Details on article
|Author||Backman, M., ; Nilsson, P.,|
|Title||The role of cultural heritage in attracting skilled individuals|
Backman, M., Nilsson, P. (2016). The role of cultural heritage in attracting skilled individuals. Journal of Cultural Economics, 42: 111‑138.
|Keywords||Built heritages; Human capital; Regional growth; Multilevel; Attracting skilled labor
|Link to article|| https://link.springer.com/article/10.1007/s10824-016-9289-2
|Abstract||The purpose of this paper is to examine the role played by built heritages
and cultural environments, alongside other locational factors, in explaining the
growth of human capital in Sweden. We distinguish between urban, natural and
cultural qualities as different sources of regional attractiveness and estimate their
influence on the observed growth of individuals with at least three years of higher
education during 2001–2010. Neighborhood-level data are used, and unobserved
heterogeneity and spatial dependencies are modeled by employing random effects
estimations and an instrumental variable approach. Our findings indicate that the
local supply of built heritages and cultural environments explain a significant part of
human capital growth in Sweden. Results suggest that these types of cultural heritages
are important place-based resources with a potential to contribute to improved
regional attractiveness and growth.
|Metodology||In order to address the role played by cultural heritage in attracting human capital, the empirical approach is to estimate a growth equation with change in the number of highly educated individuals as the dependent variable. In this paper, the authors follow the educational approach and measure human capital in terms of individuals with at least three years of higher education. The authors measure growth in the level of human capital for two different time periods, the change between 2001 and 2006 or 2010. To address effects that are locally bounded, they use neighborhoods (Small Areas for Market Statistics, SAMS) as the unit of analysis. Data from three geocoded databases are used to create measures that reflect educational infrastructure, industrial composition and the supply of different types of amenities at the neighborhood level.
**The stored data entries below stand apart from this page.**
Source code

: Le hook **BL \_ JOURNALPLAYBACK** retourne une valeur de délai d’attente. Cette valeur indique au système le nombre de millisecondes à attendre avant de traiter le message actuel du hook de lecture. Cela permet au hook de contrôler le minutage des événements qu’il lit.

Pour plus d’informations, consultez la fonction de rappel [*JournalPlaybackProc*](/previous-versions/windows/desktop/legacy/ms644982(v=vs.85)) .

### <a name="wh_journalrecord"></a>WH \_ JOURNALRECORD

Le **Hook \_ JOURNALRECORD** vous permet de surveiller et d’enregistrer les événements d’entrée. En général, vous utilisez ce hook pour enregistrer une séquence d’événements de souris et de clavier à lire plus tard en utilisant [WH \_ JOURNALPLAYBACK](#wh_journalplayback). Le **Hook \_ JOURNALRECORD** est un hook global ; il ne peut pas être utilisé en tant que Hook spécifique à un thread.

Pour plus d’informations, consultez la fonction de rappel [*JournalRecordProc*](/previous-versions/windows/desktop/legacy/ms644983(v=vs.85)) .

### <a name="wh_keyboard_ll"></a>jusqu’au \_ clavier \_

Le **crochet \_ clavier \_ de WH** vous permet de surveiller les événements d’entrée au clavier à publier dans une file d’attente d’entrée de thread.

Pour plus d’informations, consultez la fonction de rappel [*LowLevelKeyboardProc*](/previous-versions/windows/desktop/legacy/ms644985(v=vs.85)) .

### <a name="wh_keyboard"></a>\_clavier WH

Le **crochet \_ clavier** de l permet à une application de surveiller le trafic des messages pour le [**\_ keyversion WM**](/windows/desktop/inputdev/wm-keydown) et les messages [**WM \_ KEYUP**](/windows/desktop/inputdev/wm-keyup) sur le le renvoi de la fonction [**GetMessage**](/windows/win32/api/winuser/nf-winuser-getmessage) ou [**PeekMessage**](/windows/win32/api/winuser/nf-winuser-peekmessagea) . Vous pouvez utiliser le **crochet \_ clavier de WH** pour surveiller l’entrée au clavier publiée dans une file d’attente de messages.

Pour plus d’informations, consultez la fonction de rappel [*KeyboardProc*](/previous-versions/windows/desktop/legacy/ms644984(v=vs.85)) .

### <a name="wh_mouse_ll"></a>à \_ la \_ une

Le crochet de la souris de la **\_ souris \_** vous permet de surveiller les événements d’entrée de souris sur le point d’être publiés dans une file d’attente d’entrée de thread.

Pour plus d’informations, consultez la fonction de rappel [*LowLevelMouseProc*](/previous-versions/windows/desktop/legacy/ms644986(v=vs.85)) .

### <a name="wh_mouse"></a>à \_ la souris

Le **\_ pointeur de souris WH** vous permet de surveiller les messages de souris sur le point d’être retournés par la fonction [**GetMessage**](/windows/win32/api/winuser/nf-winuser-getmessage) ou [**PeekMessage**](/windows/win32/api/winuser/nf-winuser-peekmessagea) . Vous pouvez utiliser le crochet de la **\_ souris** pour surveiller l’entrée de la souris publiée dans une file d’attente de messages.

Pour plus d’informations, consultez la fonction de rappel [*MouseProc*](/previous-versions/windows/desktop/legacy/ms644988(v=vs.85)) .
The amenity variables in focus are the ones that reflect local supply of cultural heritages and include built heritages and cultural environments. The variable in focus is the total number of registered built heritages and cultural environments in each neighborhood (SAMS) constructed using spatial joins (in ArcView).
|Findings||Findings indicate that several local level predictors play an important role in explaining growth in human capital. Particularly, authors find that the regional ability to attract high-human-capital individuals is positively related to both demand and supply factors in terms of agglomeration externalities and the presence of institutions for higher education. They also find that human-capital growth is a function of labor market characteristics in terms of the share of firms (KIBS and HTMF) that demand highskilled labor. Alongside these traditional factors, authors also find that there are some natural and cultural qualities that are positively associated with growth in human capital. The local supply of built heritages (listed monuments, historical buildings and site) and cultural environments is positively associated with the growth in human capital. They also find that there are two types of natural qualities that are significant and robust in explaining growth in human capital, e.g., average temperature and the local supply of recreational areas (preserved natural areas). These results suggest that cultural heritage constitutes an important place-based resource in Sweden with the potential to improve regional attractiveness. These results also lend support to prior studies that use measures such as temperature or the number of sunny days to capture the breadth and diversity of amenities (Glaeser and Kahn 2010). Moreover, when we address interaction effects among the inputs, we find that it is only the slope of the coefficient of cultural amenities, with regard to growth in human capital, which changes as the level of agglomeration changes. This reflects that valuations of such amenities are valued higher when located in agglomerated regions. These results contribute to a deeper understanding of the role played by built heritages and cultural environments and natural amenities as drivers of change in urban and rural Sweden and add the debate on amenity-led regional growth in important ways. Specifically, the novel finding that built heritage is an important attractor of high-skilled labor may strengthen their position in the local land use and policy decision process and provide incentives for local governments to engage in preservation efforts.